Giorgio Napolitano, Italy’s 89-year-old president, has resigned from the office he has held for nearly a decade. His departure will prompt a secret ballot among parliamentarians to replace him. But this is not likely to be an easy job, since the Italian parliament is currently rife with disagreement and dissatisfaction.
Originally elected in 2006, Napolitano reluctantly accepted re-election in 2013 because a highly polarised parliament could not guarantee the required absolute majority to any successor. In his inaugral address, Napolitano warned that his resuming office was only a temporary solution to the problem.
In a couple of weeks, 950 members of the Italian Parliament and 58 representatives of the regions will meet in a bid to succeed in the task that eluded them less than two years ago. The election of a new president is the proof they need to prove that the Italian government is not crumbling.
What’s the president for?
Some believe the Italian presidency is little more than a ceremonial role, but the chief of state is actually assigned substantial powers in the Italian Constitution.
Presidents can, for example, hand lifelong positions in the senate to up to five people and appoint members to the Constitutional Court. They can also ask parliament to reconsider a bill before it becomes law. Since the constitution came into force in 1948, presidents including Luigi Einaudi and Giovanni Gronchi jealously guarded their autonomy from the executive power in order to continue fulfilling these functions.
What’s more, Italian governments are traditionally unstable and the political scene notoriously fragmented. There have been 63 governments since 1946, and since the political crisis of the early 1990s, majorities have been more and more fragile, composed of up to 20 different parliamentary groups. Against this backdrop, the president represents a rare centre of institutional continuity.

[Data taken from a collection]
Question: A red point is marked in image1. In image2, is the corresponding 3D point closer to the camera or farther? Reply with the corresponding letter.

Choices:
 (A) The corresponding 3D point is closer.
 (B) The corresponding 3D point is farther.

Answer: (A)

▶ [What is needed]
Please quote, word for word, the part of the text on the Italian presidency that opens with the words containing "Giorgio Napolitano, Italy’s" and closes with "disagreement and dissatisfaction.". You won't need the items for any of this.

▶ [Result]
Giorgio Napolitano, Italy’s 89-year-old president, has resigned from the office he has held for nearly a decade. His departure will prompt a secret ballot among parliamentarians to replace him. But this is not likely to be an easy job, since the Italian parliament is currently rife with disagreement and dissatisfaction.